Problem: When you copy the entries, keep every word exactly as it is and drop the images.

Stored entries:
-- Opening Marker --
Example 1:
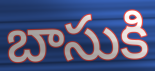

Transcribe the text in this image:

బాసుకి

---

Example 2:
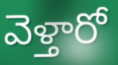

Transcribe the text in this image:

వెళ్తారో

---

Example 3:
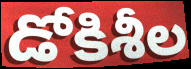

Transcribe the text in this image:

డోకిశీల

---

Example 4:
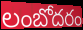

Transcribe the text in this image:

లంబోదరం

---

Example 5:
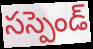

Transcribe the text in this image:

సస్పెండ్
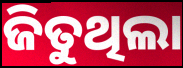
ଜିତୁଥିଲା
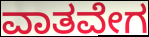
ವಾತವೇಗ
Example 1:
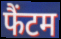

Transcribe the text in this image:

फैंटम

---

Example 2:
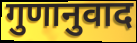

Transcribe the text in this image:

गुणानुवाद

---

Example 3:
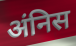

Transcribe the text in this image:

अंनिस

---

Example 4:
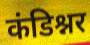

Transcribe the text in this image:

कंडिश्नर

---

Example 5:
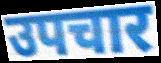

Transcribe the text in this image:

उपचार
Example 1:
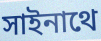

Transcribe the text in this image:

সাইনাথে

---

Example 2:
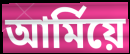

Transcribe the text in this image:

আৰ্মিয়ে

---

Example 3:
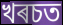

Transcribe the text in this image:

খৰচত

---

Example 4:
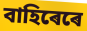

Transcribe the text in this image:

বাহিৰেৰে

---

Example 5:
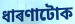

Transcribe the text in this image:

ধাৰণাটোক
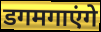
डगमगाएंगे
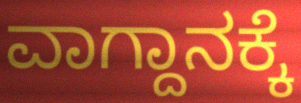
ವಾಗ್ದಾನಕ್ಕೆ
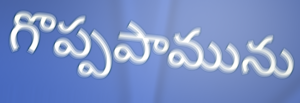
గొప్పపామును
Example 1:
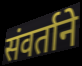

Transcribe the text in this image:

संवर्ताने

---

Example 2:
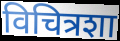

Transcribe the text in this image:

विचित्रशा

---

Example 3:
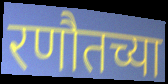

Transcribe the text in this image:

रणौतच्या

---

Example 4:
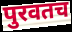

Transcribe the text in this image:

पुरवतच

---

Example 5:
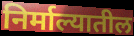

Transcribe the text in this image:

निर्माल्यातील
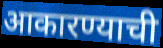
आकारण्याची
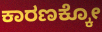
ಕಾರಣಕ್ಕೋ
-- Closing Marker --
Output for this exercise:
Example 1:

Transcribe the text in this image:

బాసుకి

---

Example 2:

Transcribe the text in this image:

వెళ్తారో

---

Example 3:

Transcribe the text in this image:

డోకిశీల

---

Example 4:

Transcribe the text in this image:

లంబోదరం

---

Example 5:

Transcribe the text in this image:

సస్పెండ్
ଜିତୁଥିଲା
ವಾತವೇಗ
Example 1:

Transcribe the text in this image:

फैंटम

---

Example 2:

Transcribe the text in this image:

गुणानुवाद

---

Example 3:

Transcribe the text in this image:

अंनिस

---

Example 4:

Transcribe the text in this image:

कंडिश्नर

---

Example 5:

Transcribe the text in this image:

उपचार
Example 1:

Transcribe the text in this image:

সাইনাথে

---

Example 2:

Transcribe the text in this image:

আৰ্মিয়ে

---

Example 3:

Transcribe the text in this image:

খৰচত

---

Example 4:

Transcribe the text in this image:

বাহিৰেৰে

---

Example 5:

Transcribe the text in this image:

ধাৰণাটোক
डगमगाएंगे
ವಾಗ್ದಾನಕ್ಕೆ
గొప్పపామును
Example 1:

Transcribe the text in this image:

संवर्ताने

---

Example 2:

Transcribe the text in this image:

विचित्रशा

---

Example 3:

Transcribe the text in this image:

रणौतच्या

---

Example 4:

Transcribe the text in this image:

पुरवतच

---

Example 5:

Transcribe the text in this image:

निर्माल्यातील
आकारण्याची
ಕಾರಣಕ್ಕೋ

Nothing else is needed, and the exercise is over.